A new study has shone further light on the popularity of this approach to healthcare: FierceHealthcare reported on a study from the Health Industry Distributors Association, which found that telemedicine is often more popular with patients than visiting a primary care provider in-person. Read on to learn more.
HIDA survey emphasizes telemedicine popularity
The Health Industry Distributors Association surveyed in excess of 1,000 patients to ascertain their views on the care they received from telemedicine visits. Fierce Healthcare IT detailed how the majority of the participants first became aware of telemedicine after a conversation with their primary care provider. Most of the participants who had received care via a telemedicine platform were younger - under the age of 50, to be precise.
Fierce Healthcare IT explained how a small majority of surveyed patients - some 54 percent - actually preferred the care they received via telemedicine platforms when compared with traditional in-person visits. Furthermore, a little over half of the survey participants rated their experiences favorably, describing themselves as "very satisfied" with their experiences.
According to their official website, the Health Industry Distributors Association was founded in 1902, and the organization works to represent medical product distributors. A registered trade association, HIDA provides a number of helpful resources for their members, helping them to remain competitive and profitable in the healthcare industry. To learn more about HIDA, visit their website.
Considering some of the major benefits of telemedicine
The findings of the HIDA survey contribute to a growing body of studies which underscore the benefits of this approach to medicine, for both physicians and patients alike. So what are some of the major upsides to embracing telemedicine? Here is a quick breakdown:
1. Increased accessibility to care
As detailed by CIS Consulting, individuals in rural and more remote areas often struggle to access comprehensive health care, typically on account of a shortage of providers located close by. For example, if patient A lives in a small farming community but needs to see a cardiologist, she may have to travel many hours, which may prove difficult for any number of reasons - perhaps she has limited mobility due to age or a health condition, or perhaps she is low-income and cannot access the funds. This is where telemedicine can prove to be an invaluable life line, as it provides a way for patients to receive the care they need, from the comfort of their own home. And with better access to care comes improved health outcomes.

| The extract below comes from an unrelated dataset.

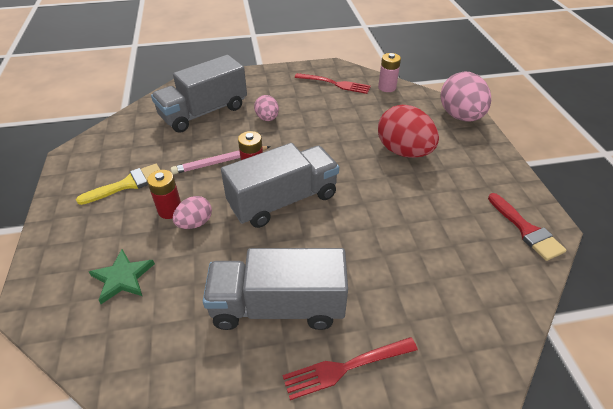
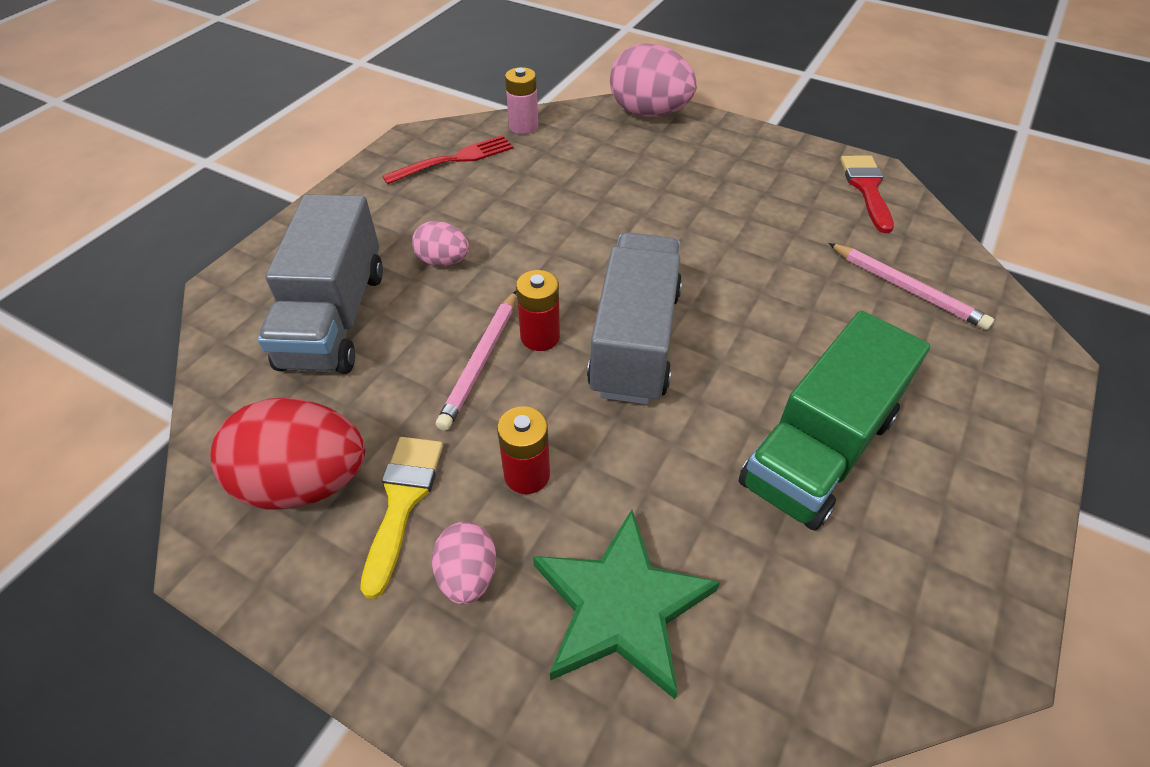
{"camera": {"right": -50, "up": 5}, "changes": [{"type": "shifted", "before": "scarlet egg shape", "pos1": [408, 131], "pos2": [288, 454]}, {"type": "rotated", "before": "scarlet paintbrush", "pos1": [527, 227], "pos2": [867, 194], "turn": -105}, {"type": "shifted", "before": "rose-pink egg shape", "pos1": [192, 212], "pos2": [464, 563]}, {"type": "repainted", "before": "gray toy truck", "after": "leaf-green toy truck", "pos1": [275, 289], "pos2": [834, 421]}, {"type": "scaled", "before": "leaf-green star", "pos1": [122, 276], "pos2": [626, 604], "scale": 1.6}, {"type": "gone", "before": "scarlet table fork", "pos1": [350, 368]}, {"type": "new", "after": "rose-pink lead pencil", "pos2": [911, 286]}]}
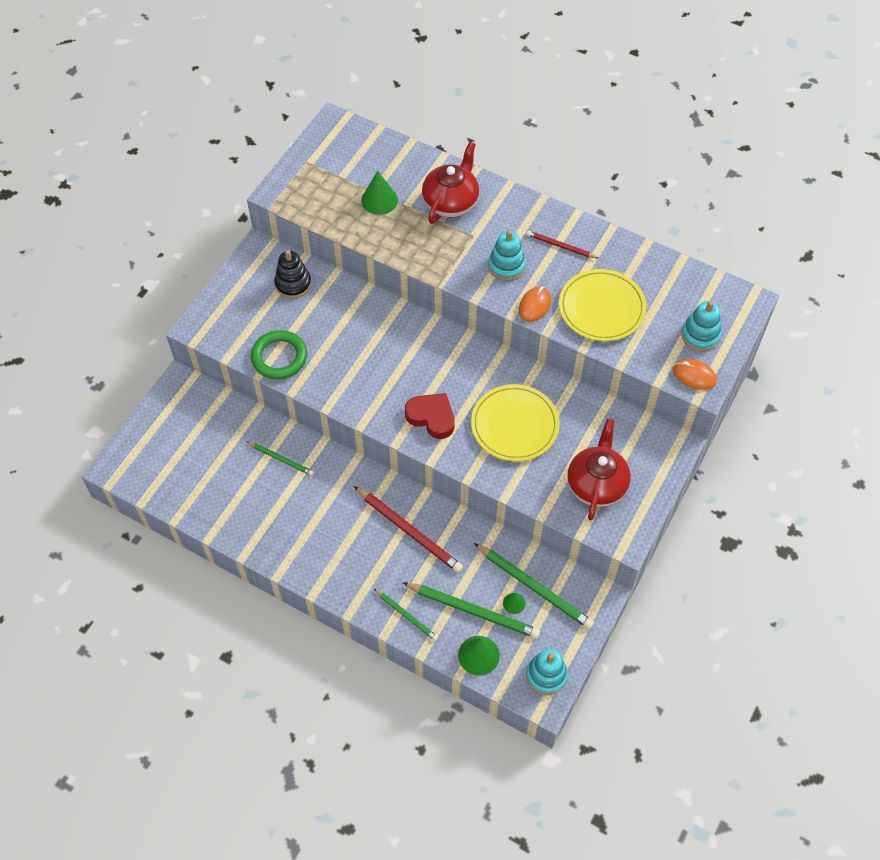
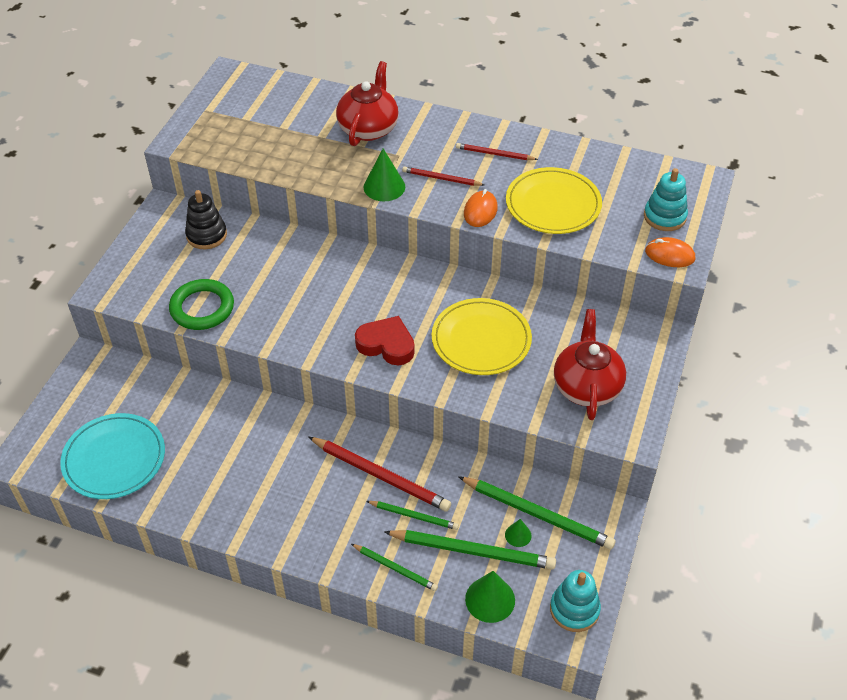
{"camera": {"right": -10, "up": -10}, "changes": [{"type": "shifted", "before": "leaf-green cone", "pos1": [379, 193], "pos2": [384, 175]}, {"type": "swapped", "before": "aqua ring stacker", "after": "scarlet lead pencil", "pos1": [507, 255], "pos2": [443, 176]}, {"type": "shifted", "before": "leaf-green lead pencil", "pos1": [280, 458], "pos2": [412, 515]}, {"type": "new", "after": "aqua plate", "pos2": [112, 456]}]}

Healthcare IT News included a quote from Shahid Shah, a software analyst and author of the blog Healthcare IT Guy, who elaborated on this important point.
"Some of our most important citizens live in rural, small cities, the countryside or remote areas, and these areas have smaller populations and less-direct access to vital healthcare resources," he explained. "In the past 15 years or so, we've made some great strides in remotely accessible healthcare; these offerings, called telemedical tools, provide important clinical care at a distance."
2. More cost effective
Telemedicine can work out to be a cheaper alternative, notably so for patients, U.S. News & World Report detailed. Patients save in two significant ways - on travel costs and on the visits themselves, as providers typically charge less for telemedicine consultations. Physicians can offset the lower charges of these services by fitting in more patients in a day, as telemedicine consultations tend to take less time.
3. More convenient
As pointed out by U.S. News & World Report, telemedicine is also notably more convenient for all involved. Patients no longer have to spend excessive time traveling to the healthcare facility and sitting in the waiting room, which means they can more easily fit appointments into their busy schedules. Patient B, for example, can fit her telemedicine visit into her lunchbreak at work, which would be less feasible if the appointment were in-person.